(b) Calculate the absorption edge of this material. Express your answer as a wavenumber in units of inverse meters.
What material?
50 g Si doped with 27g Sb
Here is the full question:
(a) Silicon (50 g) has been doped with 27 mg of antimony (Sb). Determine the concentration of free charge carriers (carriers/cm3) at room temperature in this material.
Answer for a=6.22*10^18
(b) Calculate the absorption edge of this material. Express your answer as a wavenumber in units of inverse meters.
a) 6.22*10^18
b)wavenumber= Eg / hc
Eg(Silicon band energy)= 1.11 eV (to joules)
h=6.6*10^-34
c=3*10^8
wavenumber= Eg*1.6*10^-19 / hc = 896969.69
8.97*10^5
To calculate the absorption edge of a material, you need to know its absorption spectrum or bandgap energy. The absorption edge represents the wavelength or energy at which the material starts absorbing light.

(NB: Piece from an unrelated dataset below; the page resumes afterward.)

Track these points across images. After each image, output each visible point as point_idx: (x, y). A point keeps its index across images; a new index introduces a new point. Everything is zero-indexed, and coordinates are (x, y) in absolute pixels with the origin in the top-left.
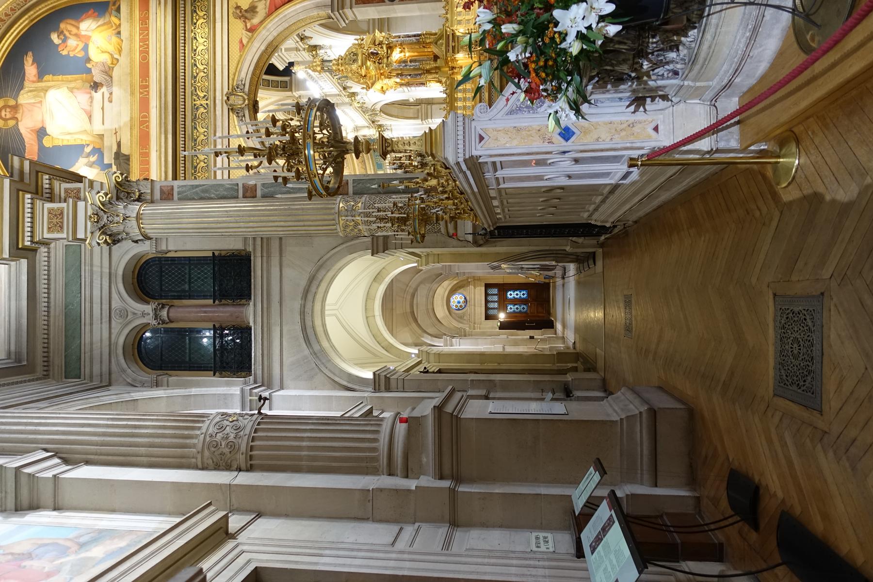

Here's how you can calculate the absorption edge as a wavenumber in inverse meters:
1. Start by converting the absorption edge from energy (eV) to wavelength (nm). The relationship between energy (E) and wavelength (λ) is given by the equation: E = hc/λ, where h is the Planck constant (6.626 x 10^-34 J·s) and c is the speed of light (2.998 x 10^8 m/s).
2. Convert the wavelength from nm to meters by dividing it by 10^9.
3. Calculate the wavenumber, which represents the number of waves per unit length. Wavenumber (ν) is given by the equation: ν = 1/λ.
4. Finally, express the wavenumber in units of inverse meters (m^-1).
Now, if you have the absorption spectrum or bandgap energy of the material, you can substitute it into the equations above to calculate the absorption edge as a wavenumber in inverse meters.